Answer from the white shark text below:
(a) About how many white sharks are estimated to be in the Pacific Ocean off North America?
(b) Which animals might become fewer because young sharks eat them?
(c) According to Rex, what do the sharks usually do when a person gets too close?

::: Text passage :::

Anecdotal sightings of white sharks have surged in recent years, and photo identification surveys have confirmed more sharks at Guadalupe Island, she said. In a recent paper on shark populations, she estimated there are about 3,000 white sharks in the Pacific Ocean off North America.
“It’s scary to think of white sharks being out there, but it actually means that we’re making good choices from a marine management perspective, and the population is recovering,” she said.
What does this mean for humans? Potentially fewer stingrays, for one thing, as young sharks gobble them up. Might we also be meals for hungry sharks?
“We’re definitely not on their menu,” Lowe said. “We know that. That is well-determined globally. We know that people are occasionally bitten. And one of the theories is they mistake us for prey. Another idea is they might bite when they’re threatened, to defend themselves.”
Through drone flights, Lowe, Rex and colleagues are counting the number of surfers, swimmers, stand-up paddleboarders, boogy-boarders and waders, to analyze and predict encounters with sharks.
“So far, what we’ve seen is the sharks don’t really care,” Rex said. “They don’t pay attention to people. Unless the person gets too close, and then they usually just startle and swim away. We have not documented any aggressive behavior from a juvenile white shark to a person.”
The juvenile white shark they followed Wednesday appeared to follow that playbook, evading researchers for hours while they tried unsuccessfully to track and tag it.
“Unfortunately, it was a combination of a shark that didn’t want to get close - young sharks like that are just pretty skittish - and just bad conditions,” Rex said. “This one just did not want to play ball.”

::: Source excerpt :::

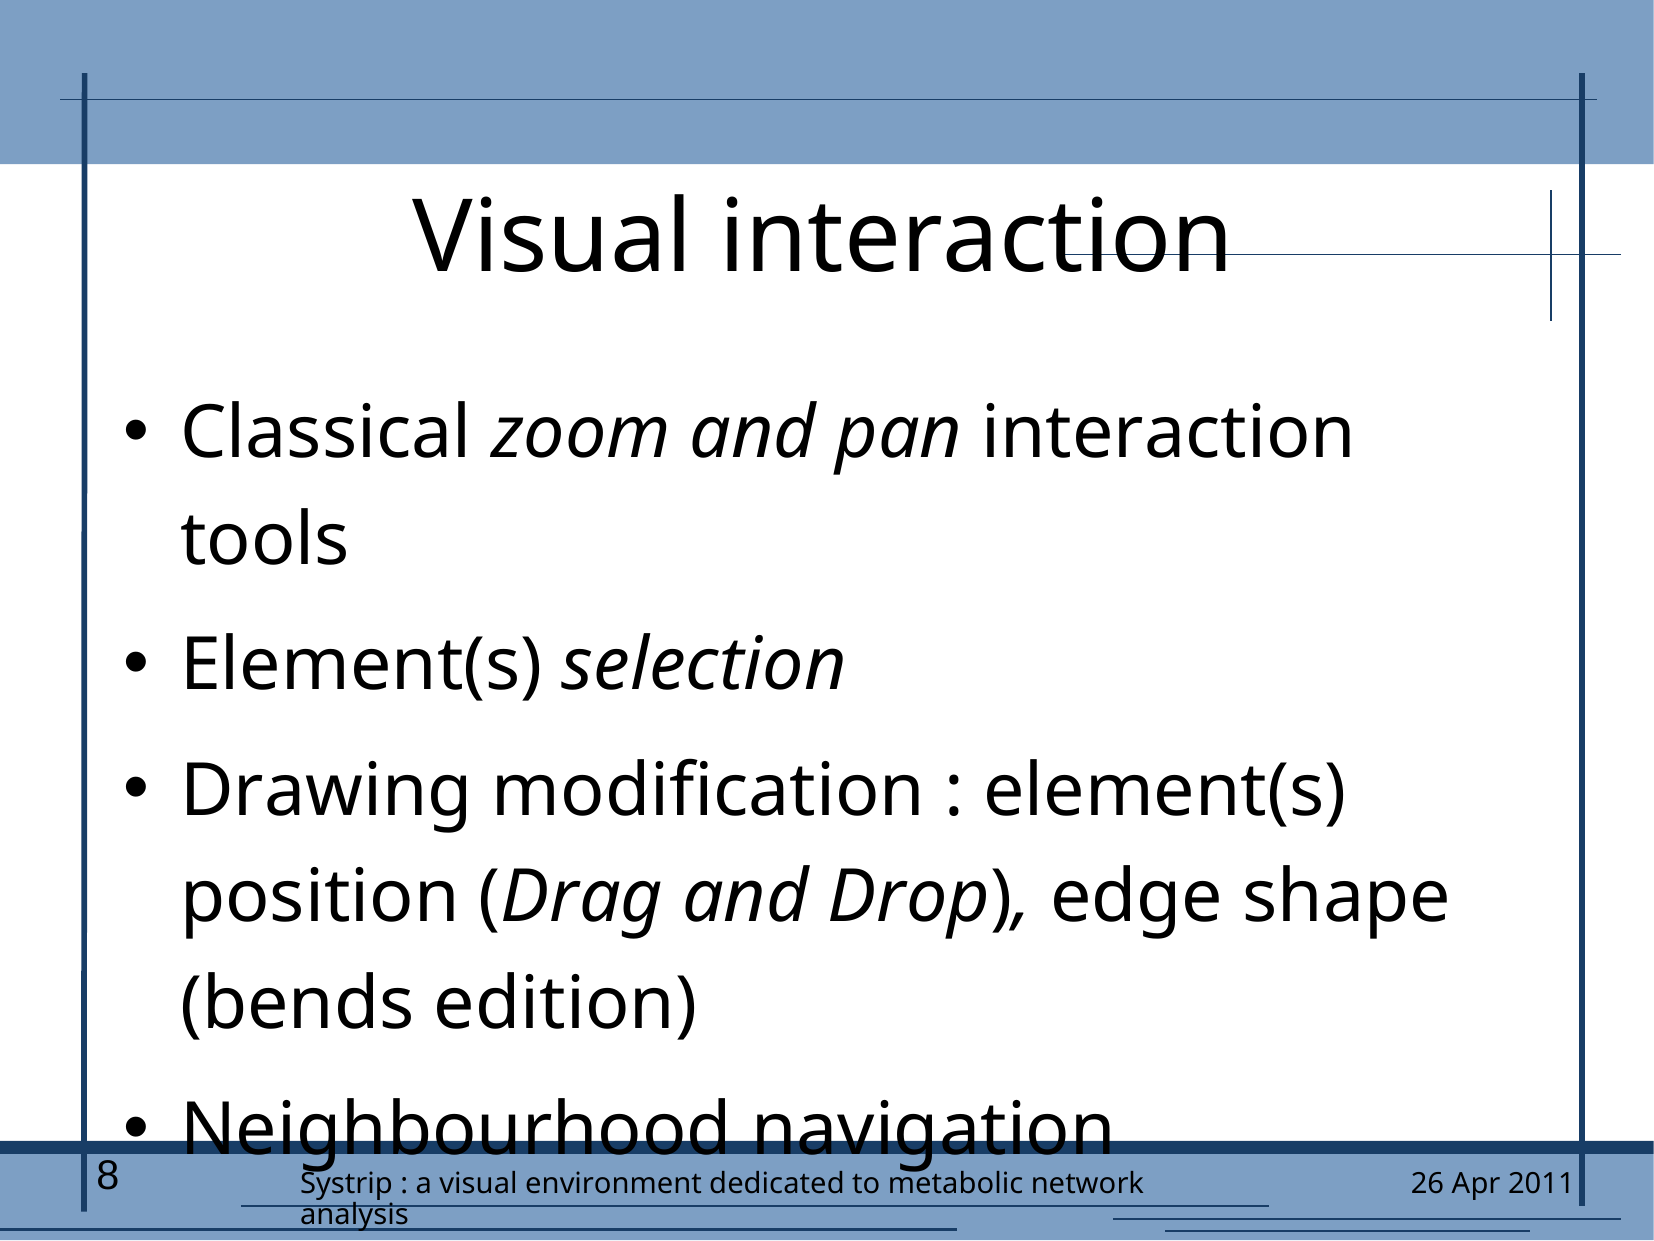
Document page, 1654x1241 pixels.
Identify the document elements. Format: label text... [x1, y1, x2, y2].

title Visual interaction [117, 124, 1530, 332]
list Classical zoom and pan interaction tools Element(s) selection Drawing modification : element(s) position (Drag and Drop), edge shape (bends edition) Neighbourhood navigation [124, 372, 1537, 1104]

:::

§ **Written answer**:
(a) About 3,000.
(b) Stingrays.
(c) They usually startle and swim away.